Desde sempre fui filha única. Passei a vida ouvindo dos meus parentes o quanto eu era uma boa filha. Comportada, obediente, quieta, tranquila. Minha mãe dizia com orgulho que adorava que eu fosse assim.
Mas, com o tempo, percebi que talvez aquela filha perfeita que todos enxergavam não fosse realmente eu. Eu me encaixava nesse papel porque parecia o certo, porque ser o orgulho da minha mãe sempre foi uma espécie de obrigação silenciosa.
Por dentro, porém, sempre havia um nó. Um sentimento meio estranho de não saber quem eu era quando ninguém estava olhando, quando não tinha as expectativas de todos ao meu redor.
Eu tentava esconder minhas dúvidas, afogar o que sentia.
Só que, no fundo, tudo o que eu queria era poder ser simplesmente eu, sem precisar ser perfeita, sem medo de decepcionar. Mas como ser eu, se nem eu sabia direito quem era?
As pessoas costumam dizer que filhos únicos são sortudos. “Você é tão sortuda!”, dizem, como se a solidão fosse um prêmio. É verdade que não precisei dividir brinquedos, roupas ou atenção, mas… a que preço? Crescer sozinha é aprender cedo demais que o silêncio pode doer, e que dá sim para sentir falta daquilo que nunca teve.
Meus pais são separados, e desde pequena aprendi a me mover entre duas vidas, duas casas, duas rotinas, dois mundos diferentes. E em todos eles, a única que continuava comigo era eu mesma. Era minha própria companhia, minha própria amiga.
Sempre digo que gosto de ficar sozinha, mas a verdade é que isso nunca foi uma escolha, foi um hábito que aprendi sem querer. Falar sozinha, brincar sozinha, resolver sozinha aquilo que doía demais para compartilhar.
Em cada aniversário, quando as velas se apagavam, meu pedido era o mesmo. Quando via uma estrela cadente, um dente de leão, um trevo de quatro folhas… sempre o mesmo desejo: um irmão. Alguém com quem dividir o mundo, brigar, rir e crescer.
Dizem que o karma de quem é filho único é perceber, um dia, que ser sozinho já não é mais tão proveitoso assim. E eu percebi. Teria sido lindo ter alguém para dividir os silêncios e até as brigas bobas.
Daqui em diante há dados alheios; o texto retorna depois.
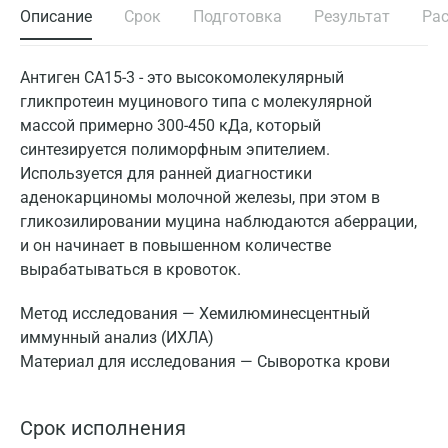
Описание
Срок
Подготовка
Результат
Ра
Антиген СА15-3 - это высокомолекулярный
гликпротеин муцинового типа с молекулярной
массой примерно 300-450 кДа, который
синтезируется полиморфным эпителием.
Используется для ранней диагностики
аденокарциномы молочной железы, при этом в
гликозилировании муцина наблюдаются аберрации,
и он начинает в повышенном количестве
вырабатываться в кровоток.
Метод исследования — Хемилюминесцентный
иммунный анализ (ИХЛА)
Материал для исследования — Сыворотка крови
Срок исполнения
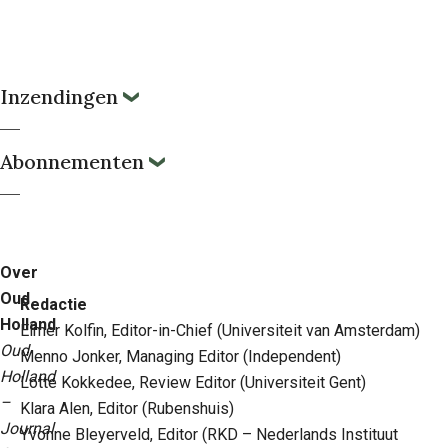
Inzendingen
Abonnementen
Over
Oud
Redactie
Holland
Elmer Kolfin, Editor-in-Chief (Universiteit van Amsterdam)
Oud
Menno Jonker, Managing Editor (Independent)
Holland
Lotte Kokkedee, Review Editor (Universiteit Gent)
–
Klara Alen, Editor (Rubenshuis)
Journal
Yvonne Bleyerveld, Editor (RKD – Nederlands Instituut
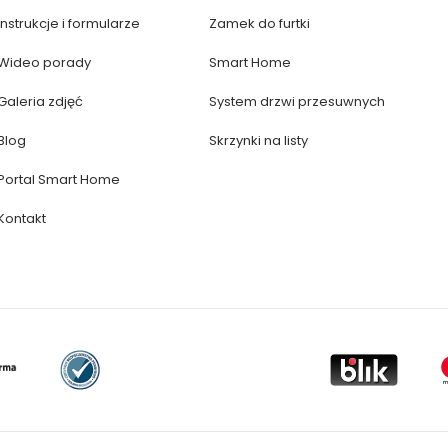
Instrukcje i formularze
Zamek do furtki
Wideo porady
Smart Home
Galeria zdjęć
System drzwi przesuwnych
Blog
Skrzynki na listy
Portal Smart Home
Kontakt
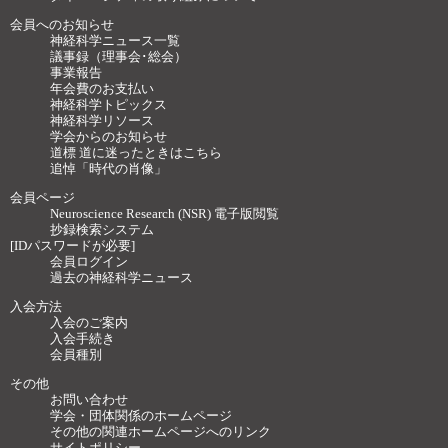
会員へのお知らせ
神経科学ニュース一覧
議事録（理事会･総会）
事業報告
年会費のお支払い
神経科学トピックス
神経科学リソース
学会からのお知らせ
道標 道に迷ったときはこちら
追悼「時代の肖像」
会員ページ
Neuroscience Research (NSR) 電子版閲覧
抄録検索システム
[IDパスワードが必要]
会員ログイン
過去の神経科学ニュース
入会方法
入会のご案内
入会手続き
会員種別
その他
お問い合わせ
学会・団体関係のホームページ
その他の関連ホームページへのリンク
サイトポリシー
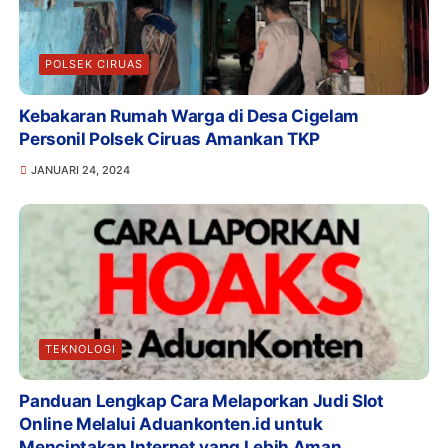
POLSEK CIRUAS
Kebakaran Rumah Warga di Desa Cigelam
Personil Polsek Ciruas Amankan TKP
JANUARI 24, 2024
TEKNOLOGI
Panduan Lengkap Cara Melaporkan Judi Slot
Online Melalui Aduankonten.id untuk
Menciptakan Internet yang Lebih Aman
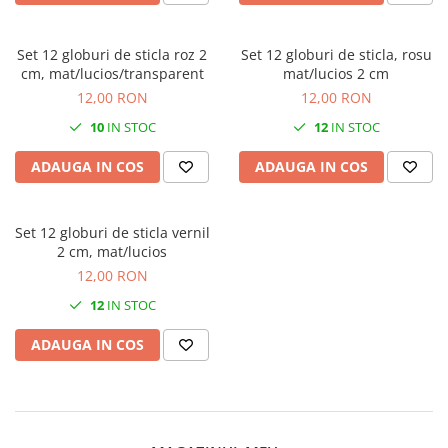
Set 12 globuri de sticla roz 2
Set 12 globuri de sticla, rosu
cm, mat/lucios/transparent
mat/lucios 2 cm
12,00 RON
12,00 RON
10
IN STOC
12
IN STOC
ADAUGA IN COS
ADAUGA IN COS
Set 12 globuri de sticla vernil
2 cm, mat/lucios
12,00 RON
12
IN STOC
ADAUGA IN COS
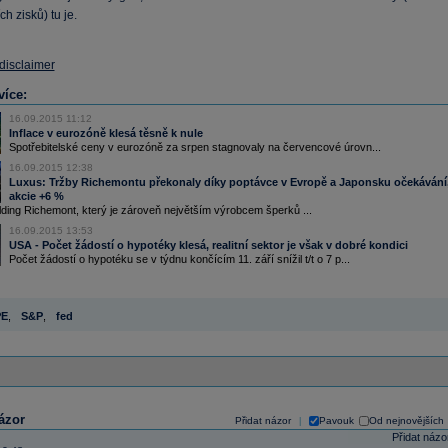
ch zisků) tu je.
 disclaimer
více:
16.09.2015 11:12
Inflace v eurozóně klesá těsně k nule
Spotřebitelské ceny v eurozóně za srpen stagnovaly na červencové úrovn...
16.09.2015 12:38
Luxus: Tržby Richemontu překonaly díky poptávce v Evropě a Japonsku očekávání
akcie +6 %
ding Richemont, který je zároveň největším výrobcem šperků ...
16.09.2015 13:53
USA - Počet žádostí o hypotéky klesá, realitní sektor je však v dobré kondici
Počet žádostí o hypotéku se v týdnu končícím 11. září snížil t/t o 7 p...
PE
,
S&P
,
fed
ázor
Přidat názor
Pavouk
Od nejnovějších
|
Přidat názo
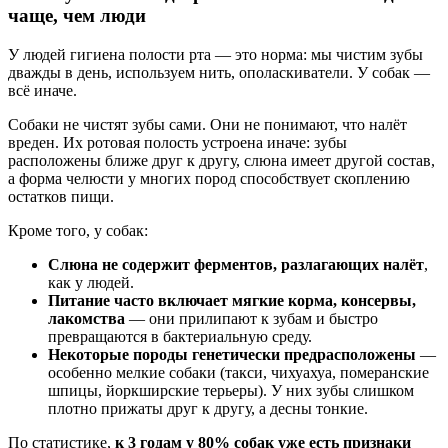
чаще, чем люди
У людей гигиена полости рта — это норма: мы чистим зубы
дважды в день, используем нить, ополаскиватели. У собак —
всё иначе.
Собаки не чистят зубы сами. Они не понимают, что налёт
вреден. Их ротовая полость устроена иначе: зубы
расположены ближе друг к другу, слюна имеет другой состав,
а форма челюсти у многих пород способствует скоплению
остатков пищи.
Кроме того, у собак:
Слюна не содержит ферментов, разлагающих налёт
,
как у людей.
Питание часто включает мягкие корма, консервы,
лакомства
— они прилипают к зубам и быстро
превращаются в бактериальную среду.
Некоторые породы генетически предрасположены
—
особенно мелкие собаки (такси, чихуахуа, померанские
шпицы, йоркширские терьеры). У них зубы слишком
плотно прижаты друг к другу, а десны тонкие.
По статистике,
к 3 годам у 80% собак уже есть признаки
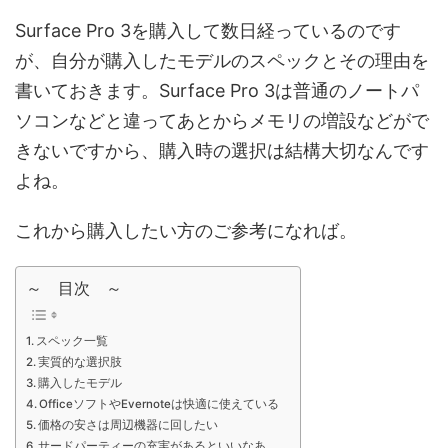
Surface Pro 3を購入して数日経っているのです
が、自分が購入したモデルのスペックとその理由を
書いておきます。Surface Pro 3は普通のノートパ
ソコンなどと違ってあとからメモリの増設などがで
きないですから、購入時の選択は結構大切なんです
よね。
これから購入したい方のご参考になれば。
～ 目次 ～
スペック一覧
実質的な選択肢
購入したモデル
OfficeソフトやEvernoteは快適に使えている
価格の安さは周辺機器に回したい
サードパーティーの充実があるといいなあ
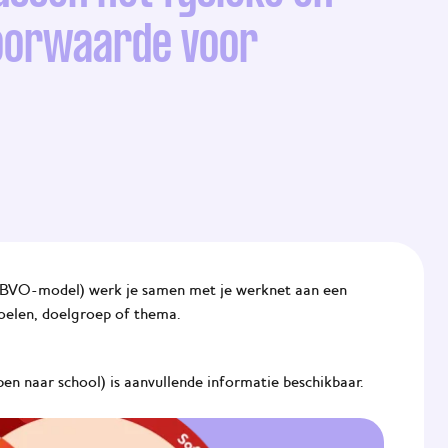
voorwaarde voor
 BVO-model) werk je samen met je werknet aan een
oelen, doelgroep of thema.
open naar school) is aanvullende informatie beschikbaar.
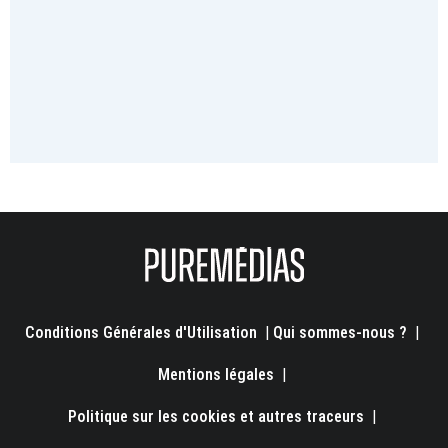
Conditions Générales d'Utilisation
|
Qui sommes-nous ?
|
Mentions légales
|
Politique sur les cookies et autres traceurs
|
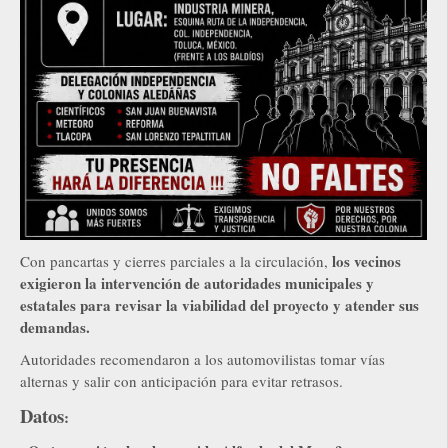
los vecinos
Con pancartas y cierres parciales a la circulación,
exigieron la intervención de autoridades municipales y
estatales para revisar la viabilidad del proyecto y atender sus
demandas.
Autoridades recomendaron a los automovilistas tomar vías
alternas y salir con anticipación para evitar retrasos.
Datos
:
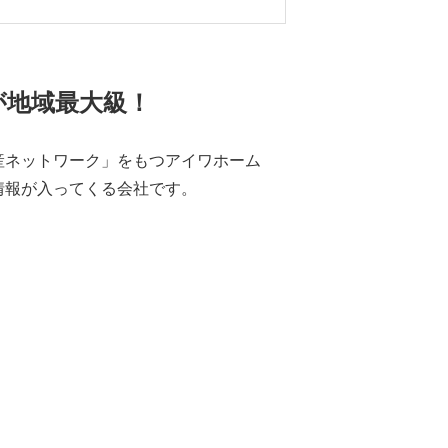
が地域最大級！
産ネットワーク」をもつアイワホーム
情報が入ってくる会社です。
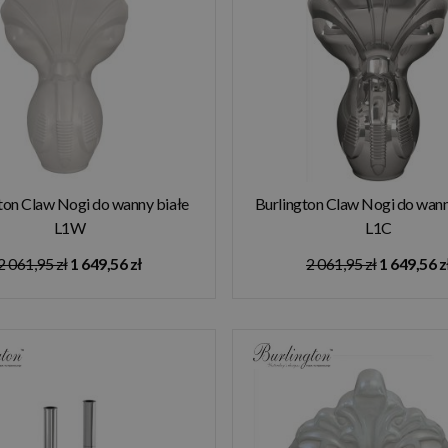
ton Claw Nogi do wanny białe
Burlington Claw Nogi do wan
L1W
L1C
2 061,95 zł
1 649,56 zł
2 061,95 zł
1 649,56 z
Mas, recentemente, algo aconteceu. Minha mãe vai ter um bebê, uma irmã que eu pedi por tantos anos finalmente está vindo. A vida, de alguma forma, ouviu aquele pedido que eu fiz mil vezes em silêncio.

E mesmo assim… algo dentro de mim ainda treme. Eu deveria estar apenas feliz e estou. Mas há também um medo escondido.
Medo de não saber ser irmã, de não estar pronta, de falhar.
Medo de não ser o exemplo que esperam de mim.
Medo de perceberem que não sou mais a mesma.
Medo de ser tarde demais para ser a irmã que sempre quis ser.
Talvez essa insegurança venha do fato de que por tanto tempo aprendi a viver sozinha, e agora preciso reaprender a viver acompanhada. E talvez isso seja bonito também.
Talvez crescer seja justamente isso: aprender a dividir o que antes era só nosso, o espaço, o silêncio, o amor e, principalmente, quem a gente é.

Luciana Agatha Melo Guimarães, 14 anos, nasceu em Belém do Pará e hoje vive em Campinas. Estudante do 9º ano e monitora da Academia Educar, gosta de transformar sentimentos em palavras. Sonha em cursar jornalismo, porque acredita que toda boa história pode tocar o mundo de alguém.